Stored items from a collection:
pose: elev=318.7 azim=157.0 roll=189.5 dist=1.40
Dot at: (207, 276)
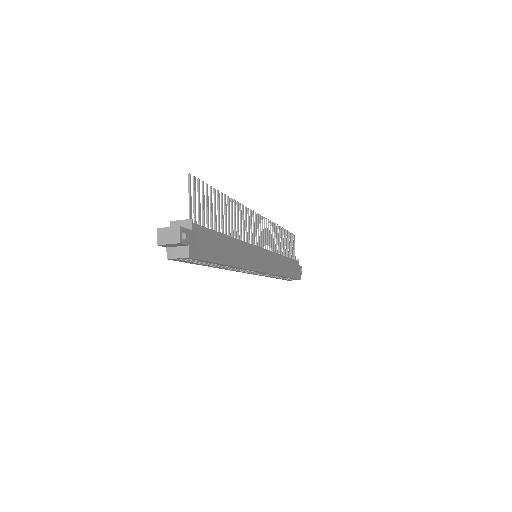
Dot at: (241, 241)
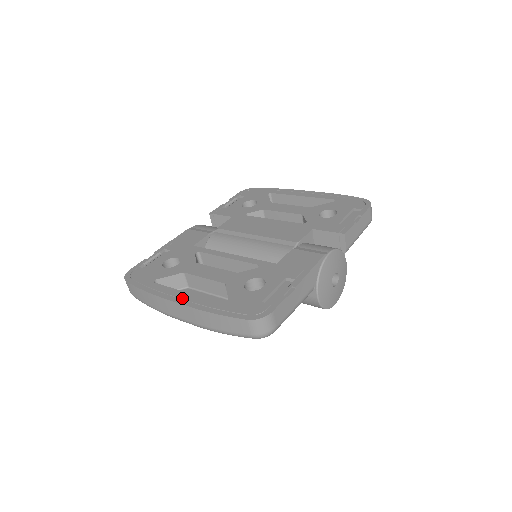
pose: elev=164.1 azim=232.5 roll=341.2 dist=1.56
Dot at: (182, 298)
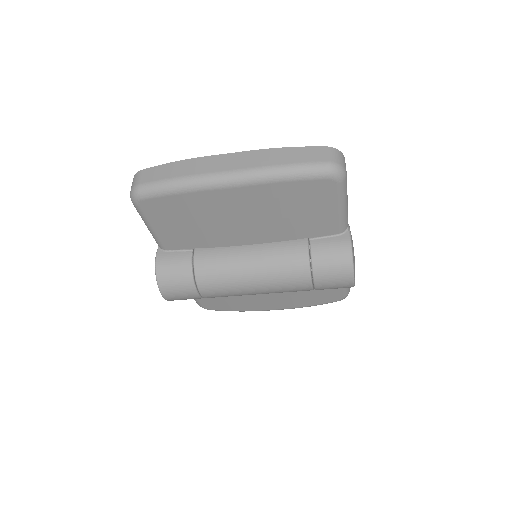
Dot at: occluded
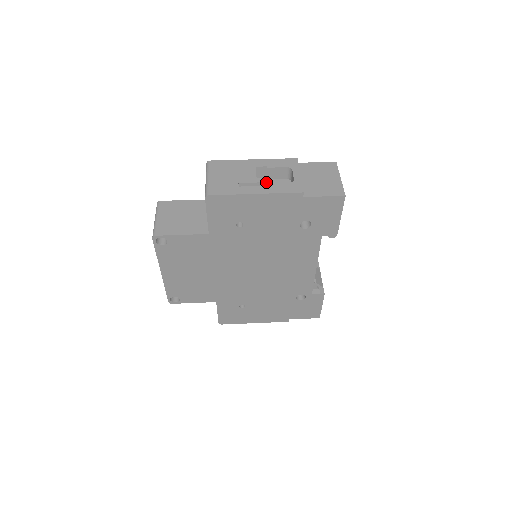
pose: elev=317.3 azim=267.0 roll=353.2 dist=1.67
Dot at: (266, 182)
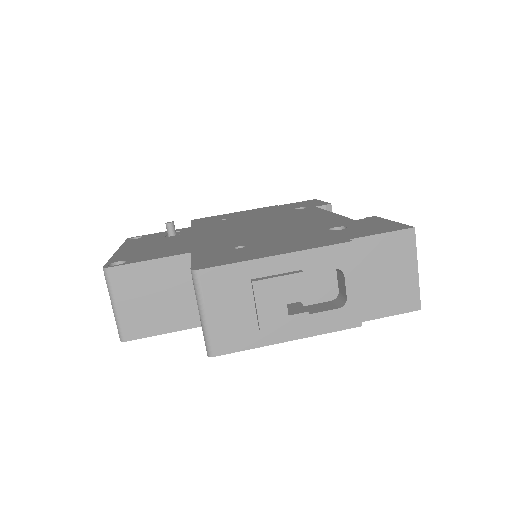
Dot at: (305, 322)
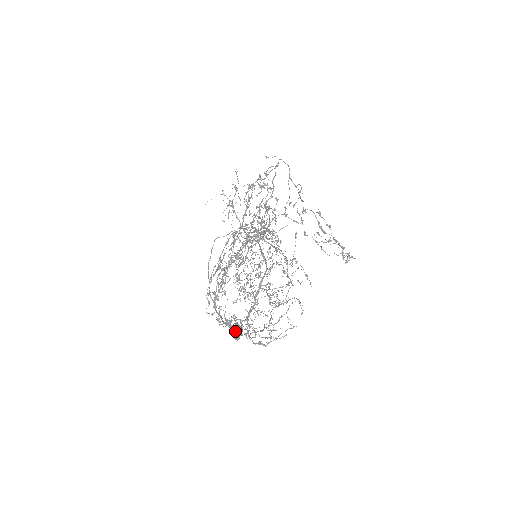
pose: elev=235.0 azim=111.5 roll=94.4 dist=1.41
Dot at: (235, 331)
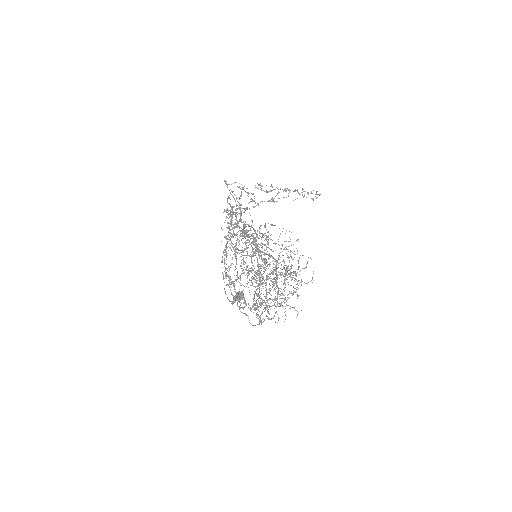
Dot at: (235, 296)
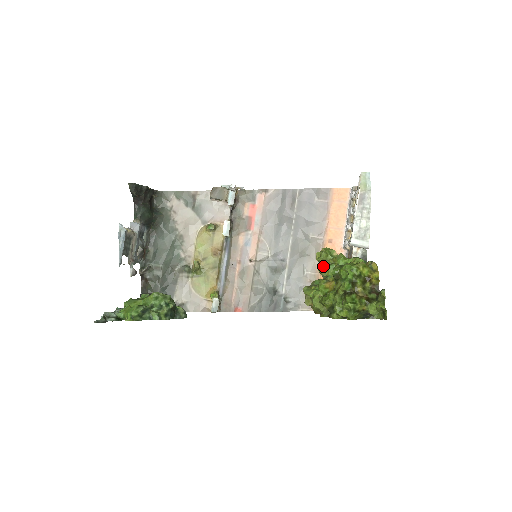
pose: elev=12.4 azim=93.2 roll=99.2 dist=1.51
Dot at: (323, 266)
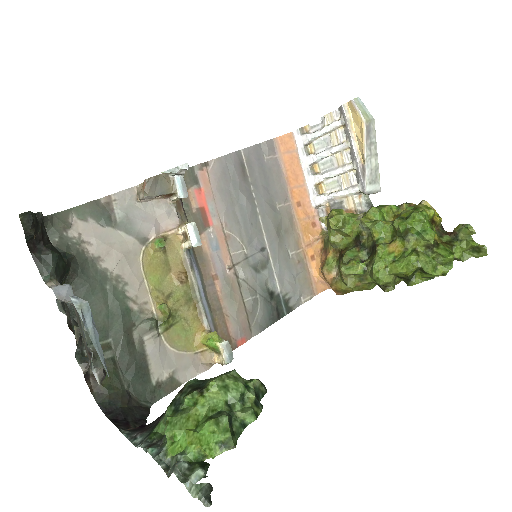
Dot at: (337, 233)
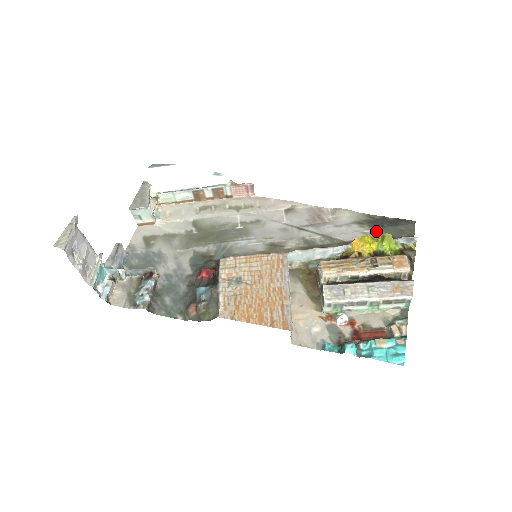
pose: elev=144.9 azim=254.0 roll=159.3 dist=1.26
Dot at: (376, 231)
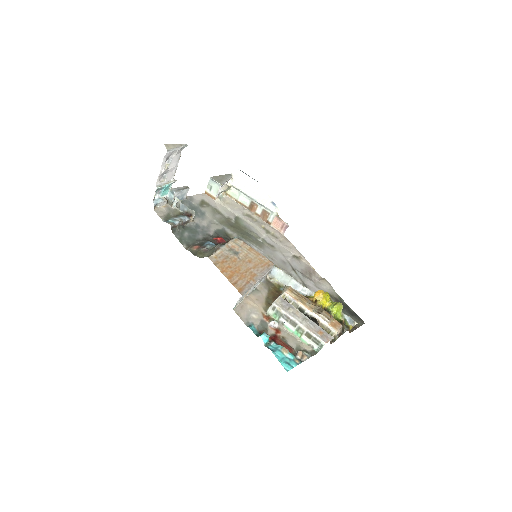
Dot at: occluded
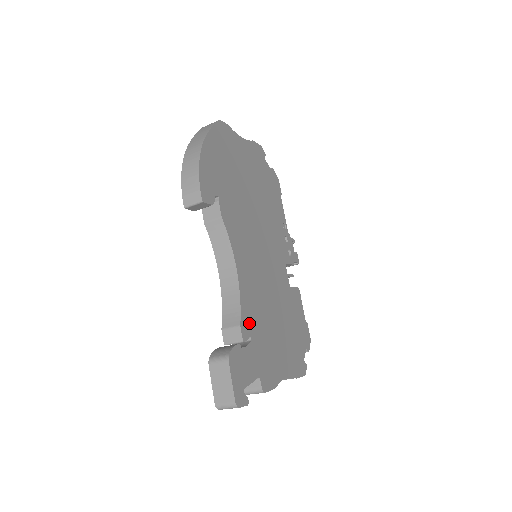
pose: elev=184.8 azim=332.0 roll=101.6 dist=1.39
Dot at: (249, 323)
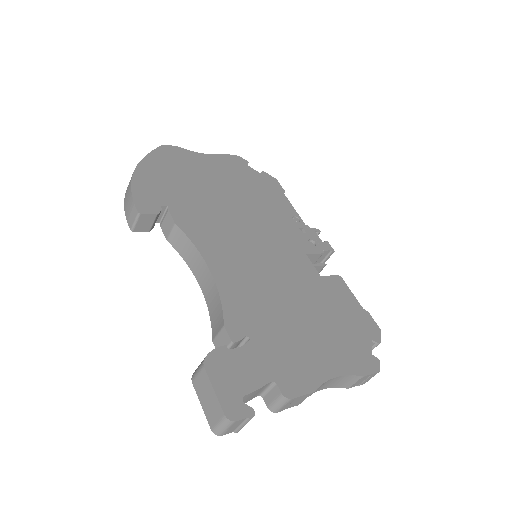
Dot at: (242, 321)
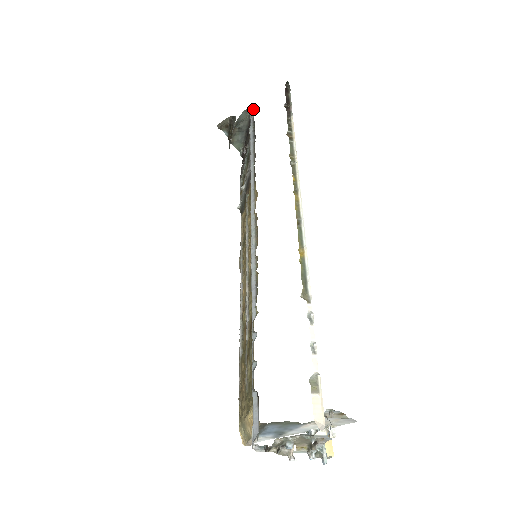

Exercise description → Convert every line of the material into a numbered list, omitting any blank lines. Leave the pictures out of the answer.

Output below →
1. pose: elev=318.7 azim=157.0 roll=189.5 dist=1.40
2. Dot at: (207, 276)
3. Dot at: (241, 241)
4. pose: elev=164.1 azim=232.5 roll=341.2 dist=1.56
5. Dot at: (182, 298)
6. Dot at: occluded
7. pose: elev=317.3 azim=267.0 roll=353.2 dist=1.67
8. Dot at: (266, 182)
9. Dot at: (305, 322)
10. pose: elev=235.0 azim=111.5 roll=94.4 dist=1.41
11. Dot at: (235, 331)
12. Dot at: (235, 296)
13. pose: elev=12.4 azim=93.2 roll=99.2 dist=1.51
14. Dot at: (323, 266)
15. Dot at: (337, 233)
16. pose: elev=144.9 azim=254.0 roll=159.3 dist=1.26
17. Dot at: (376, 231)
18. Dot at: occluded
19. pose: elev=184.8 azim=332.0 roll=101.6 dist=1.39
20. Dot at: (249, 323)
21. Dot at: (242, 321)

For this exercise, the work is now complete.